─── DATA ───
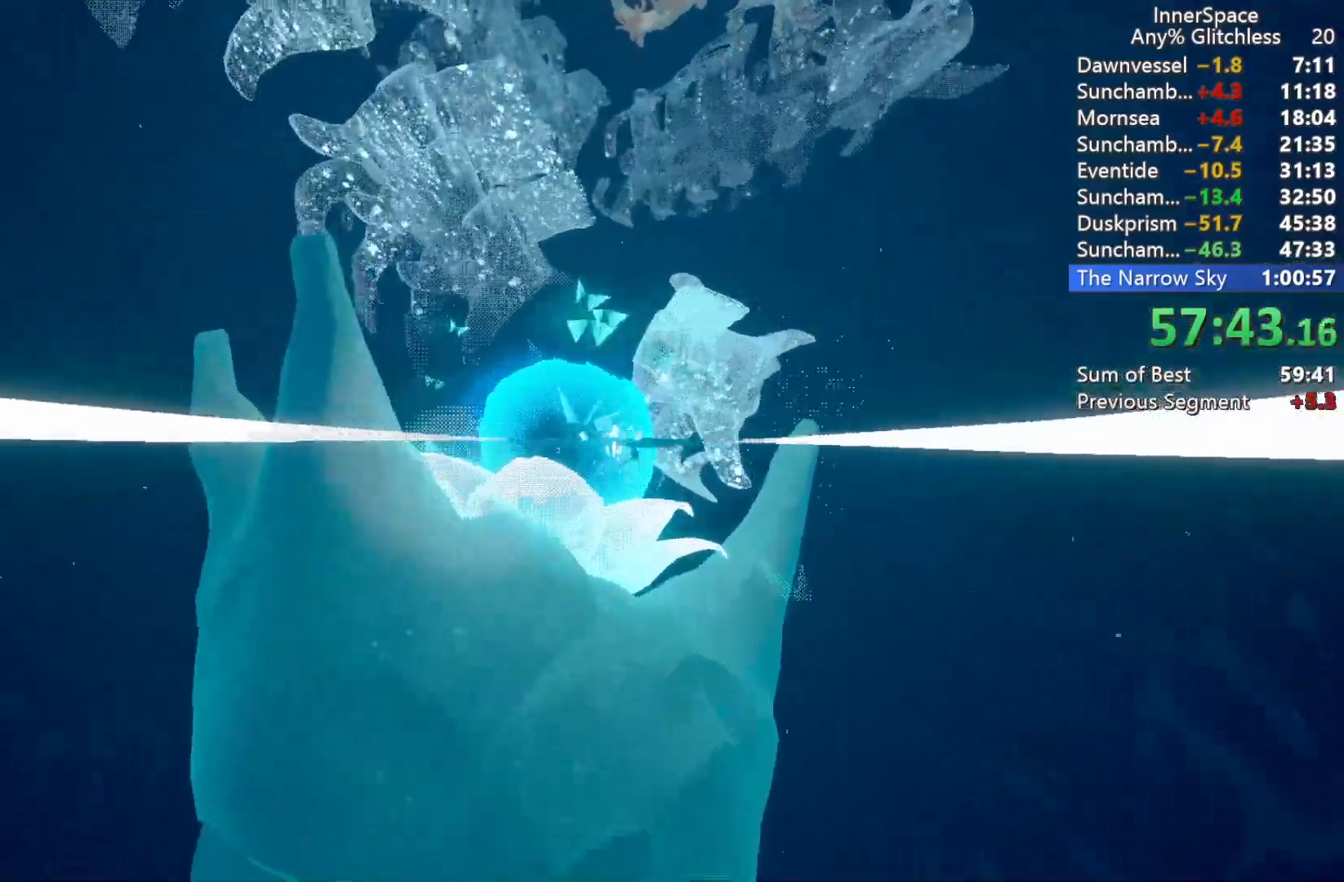
{"buttons": [], "left_stick": "up-right", "right_stick": "up", "events": [[500, "left_stick", "up-right"]]}
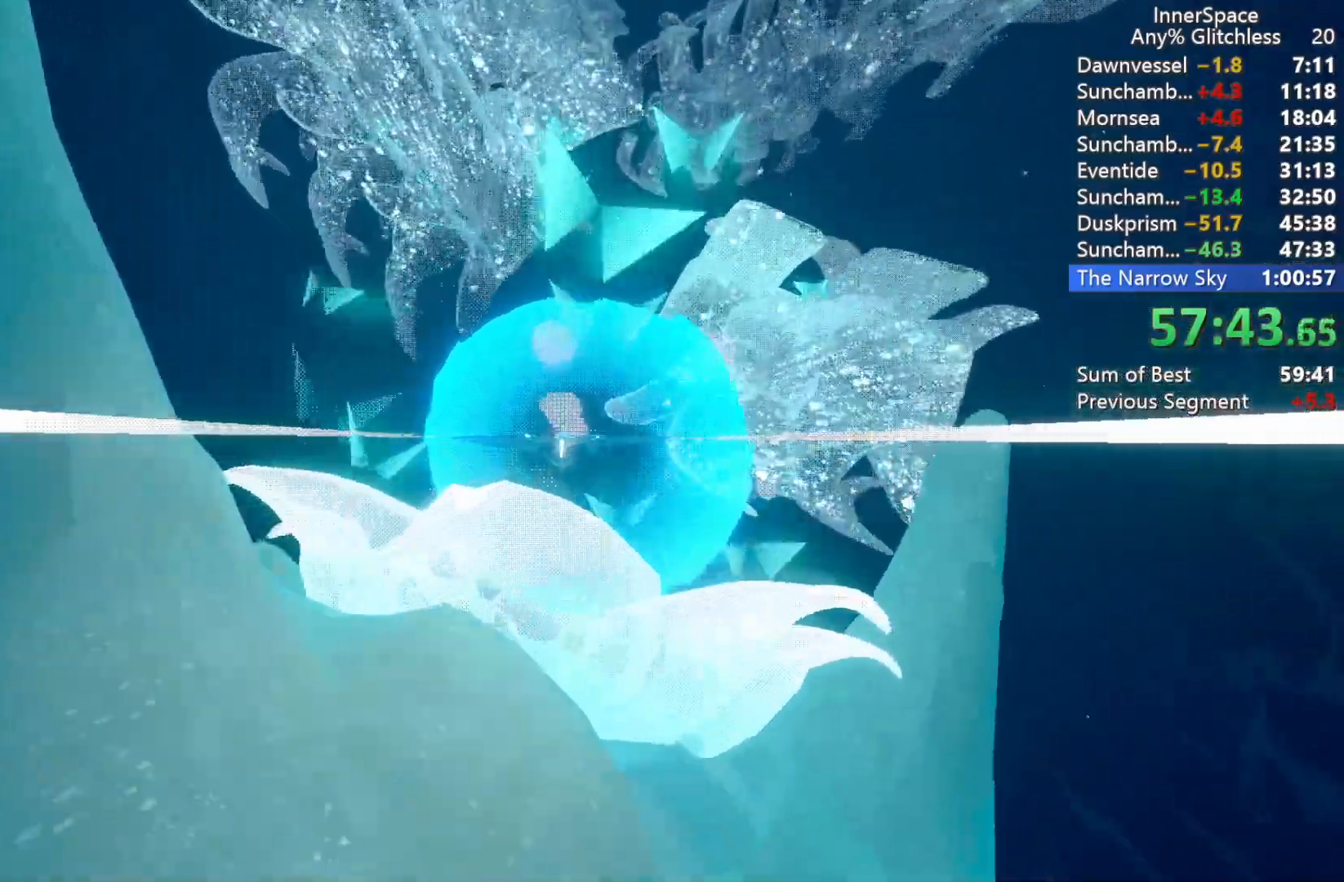
{"buttons": [], "left_stick": "up", "right_stick": "center", "events": [[200, "left_stick", "center"], [400, "left_stick", "up"], [450, "right_stick", "center"]]}
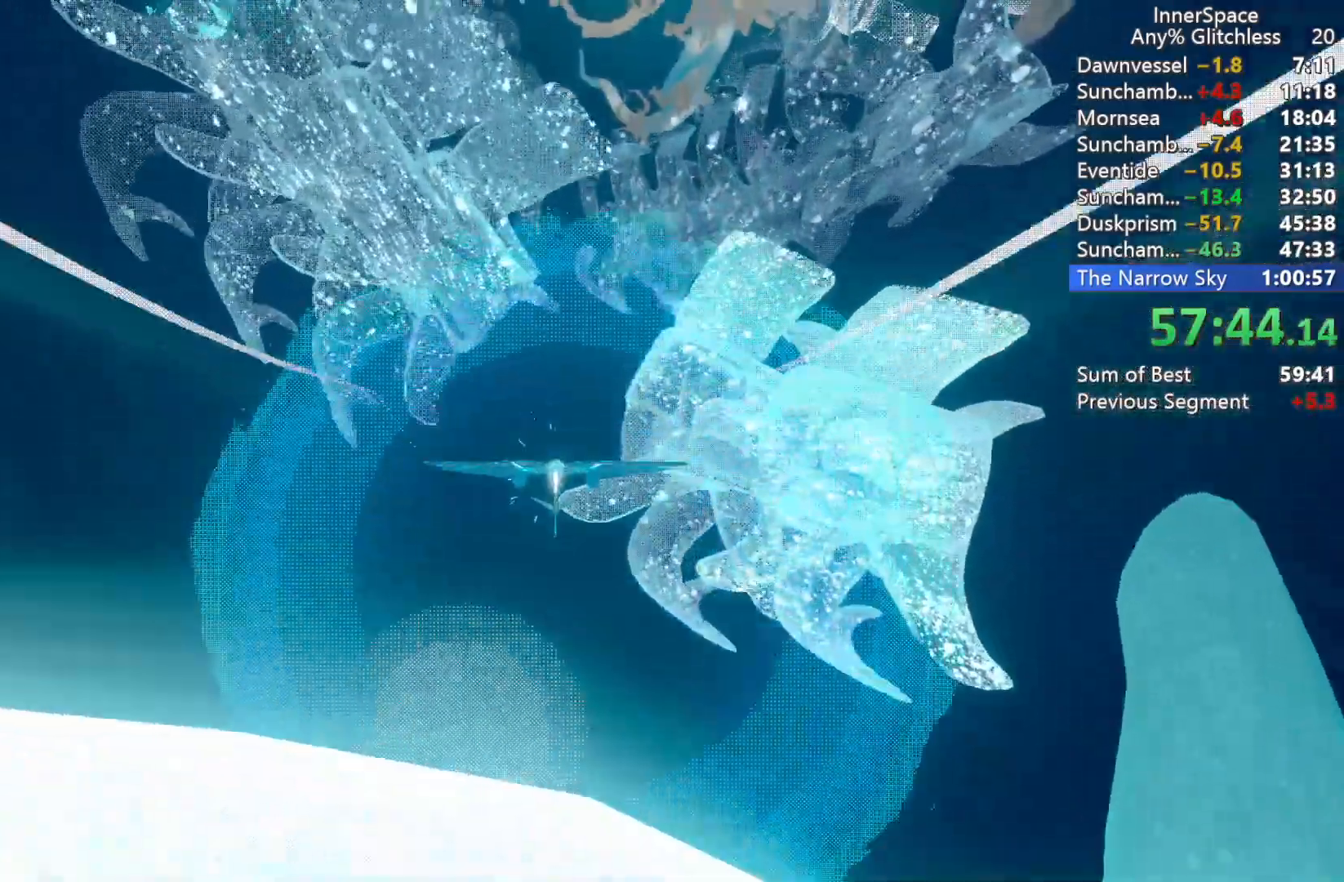
{"buttons": [], "left_stick": "left", "right_stick": "center", "events": [[183, "left_stick", "center"], [450, "left_stick", "left"]]}
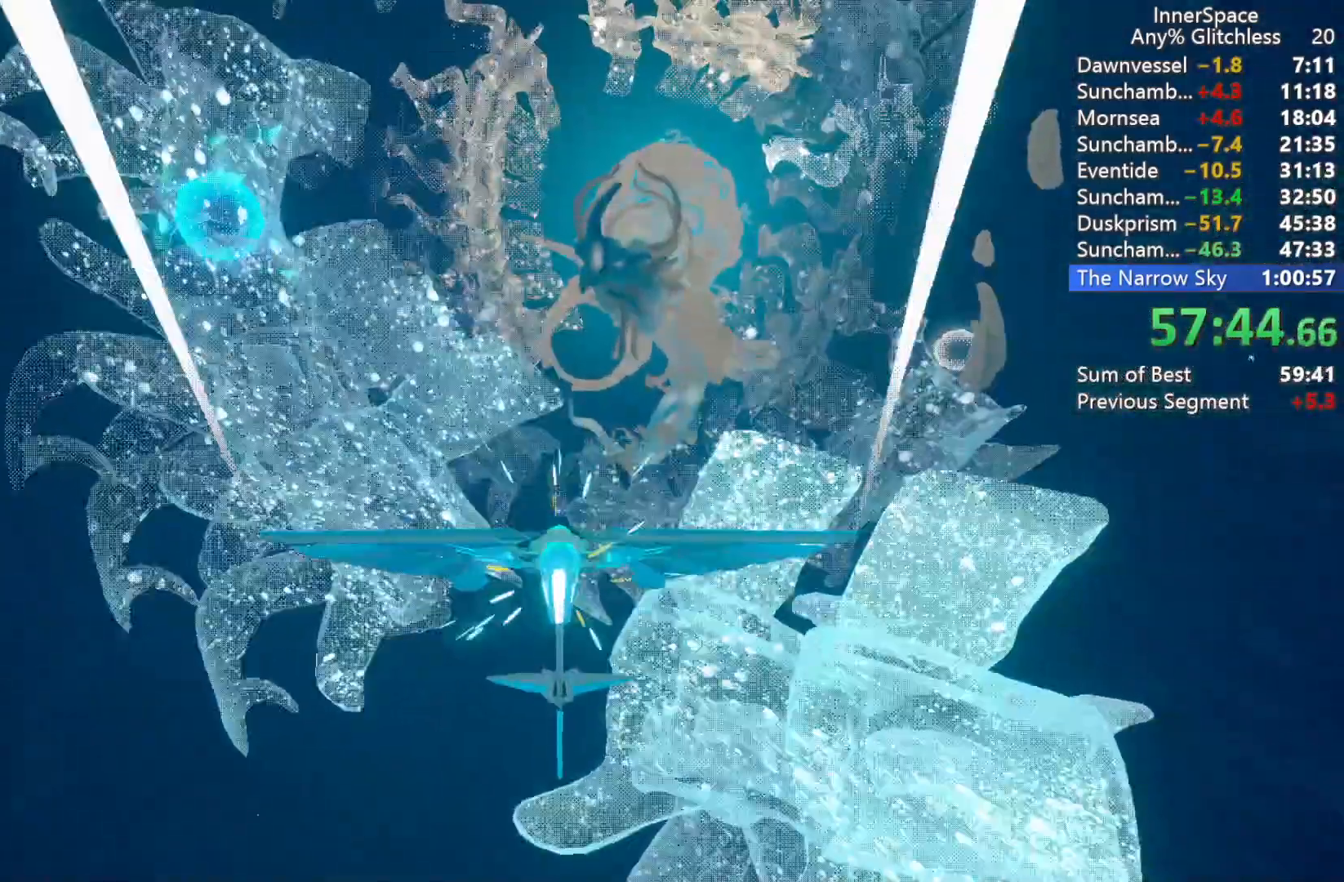
{"buttons": [], "left_stick": "center", "right_stick": "center", "events": [[50, "left_stick", "up-left"], [150, "left_stick", "center"], [383, "L2", "down"], [483, "L2", "up"]]}
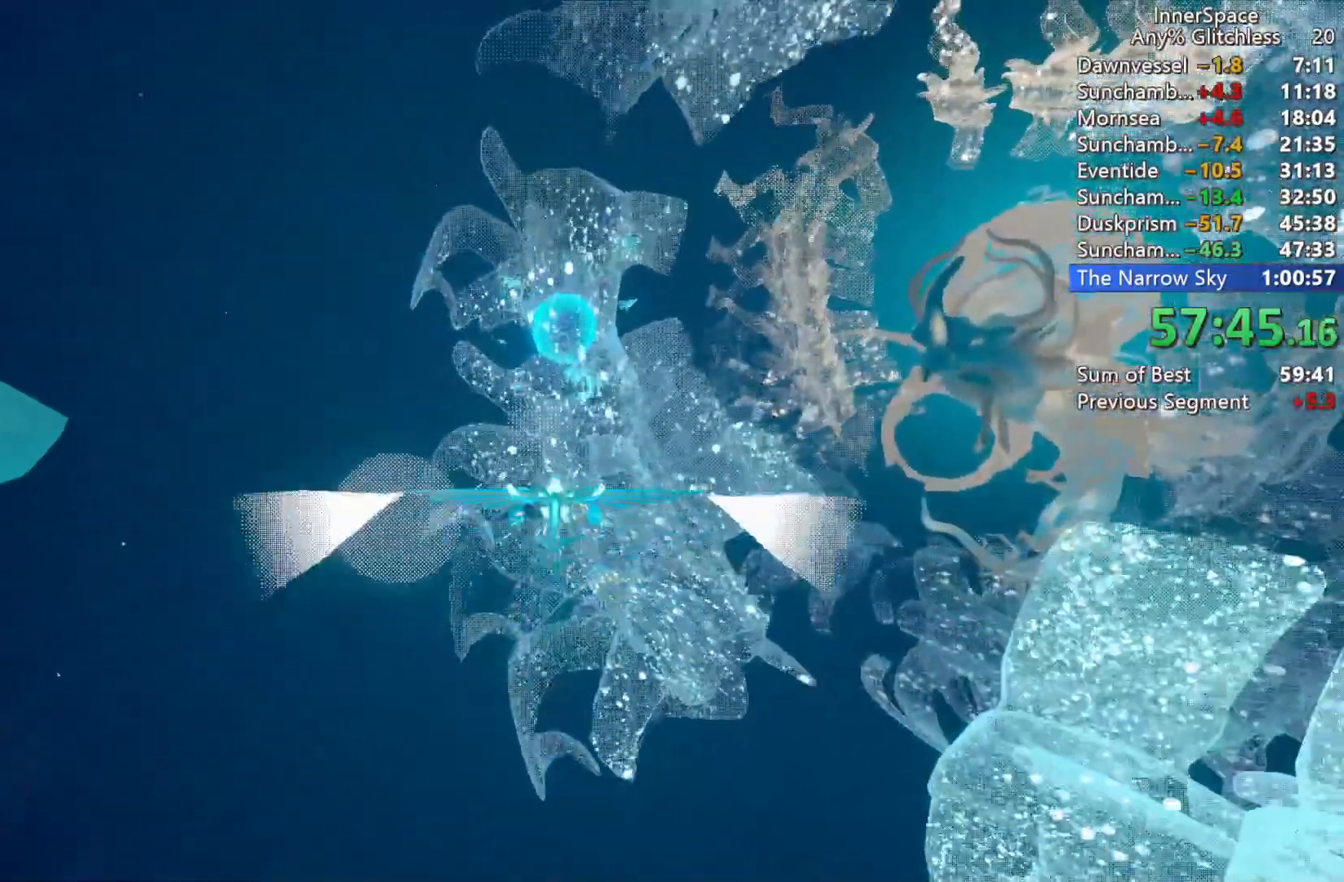
{"buttons": [], "left_stick": "center", "right_stick": "up", "events": [[17, "left_stick", "up"], [100, "right_stick", "up"], [417, "left_stick", "center"]]}
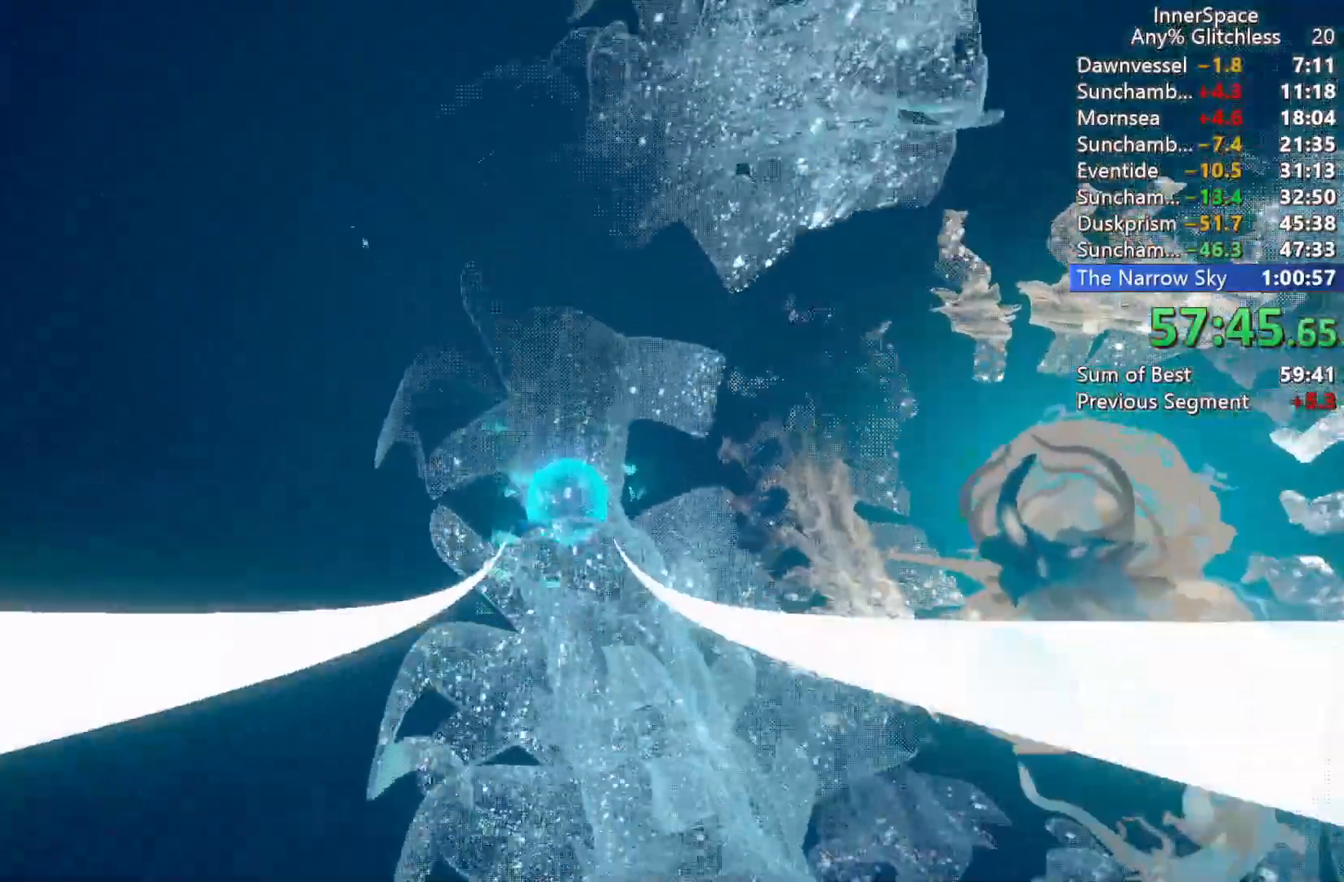
{"buttons": [], "left_stick": "right", "right_stick": "up", "events": [[483, "left_stick", "right"]]}
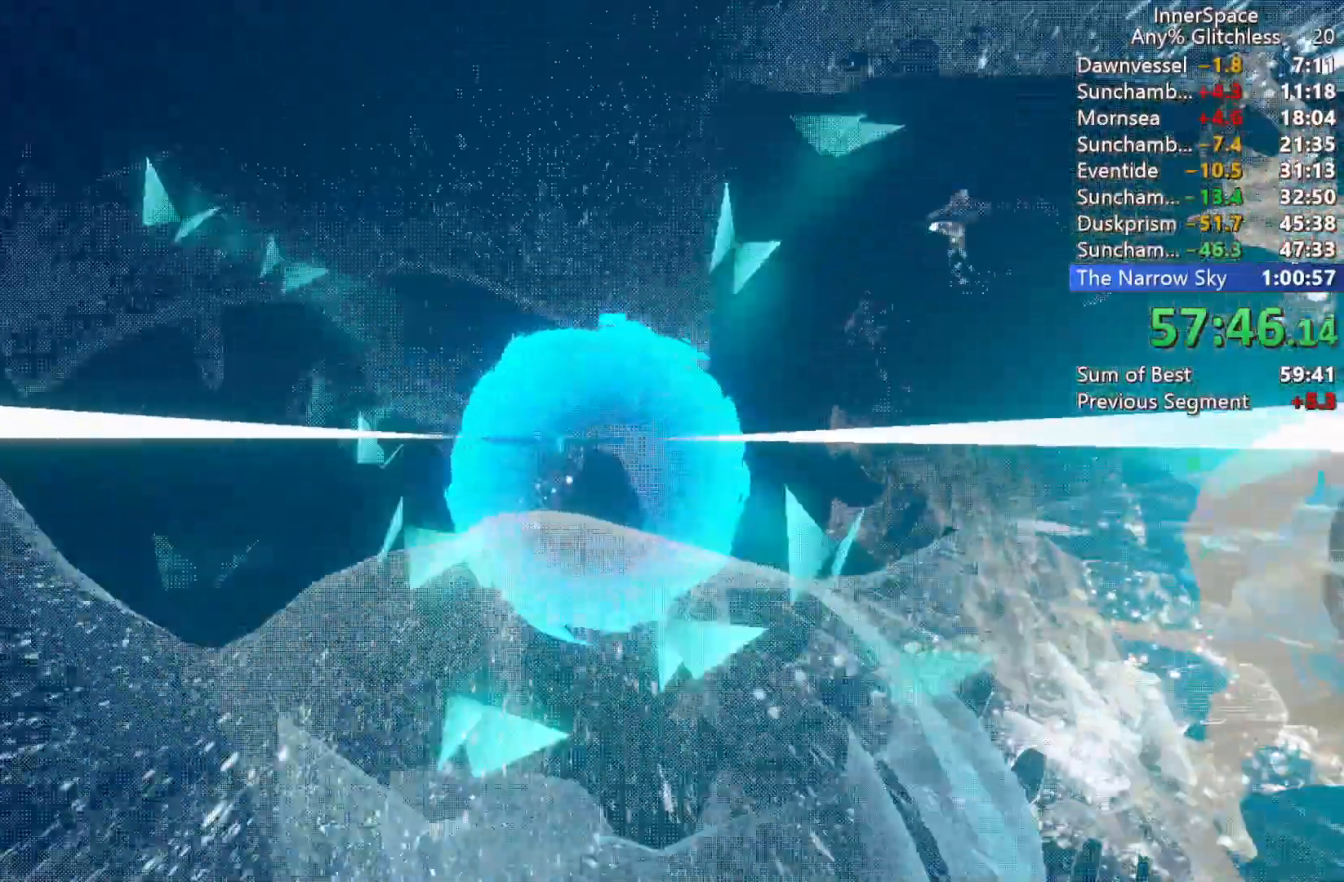
{"buttons": [], "left_stick": "center", "right_stick": "center", "events": [[183, "left_stick", "down-right"], [217, "right_stick", "center"], [500, "left_stick", "center"]]}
───
**ASSIGNMENT:** Copy whichever lines of the records above contain the word "down".

**EXERCISE RESULT:**
{"buttons": [], "left_stick": "center", "right_stick": "center", "events": [[50, "left_stick", "up-left"], [150, "left_stick", "center"], [383, "L2", "down"], [483, "L2", "up"]]}
{"buttons": [], "left_stick": "center", "right_stick": "center", "events": [[183, "left_stick", "down-right"], [217, "right_stick", "center"], [500, "left_stick", "center"]]}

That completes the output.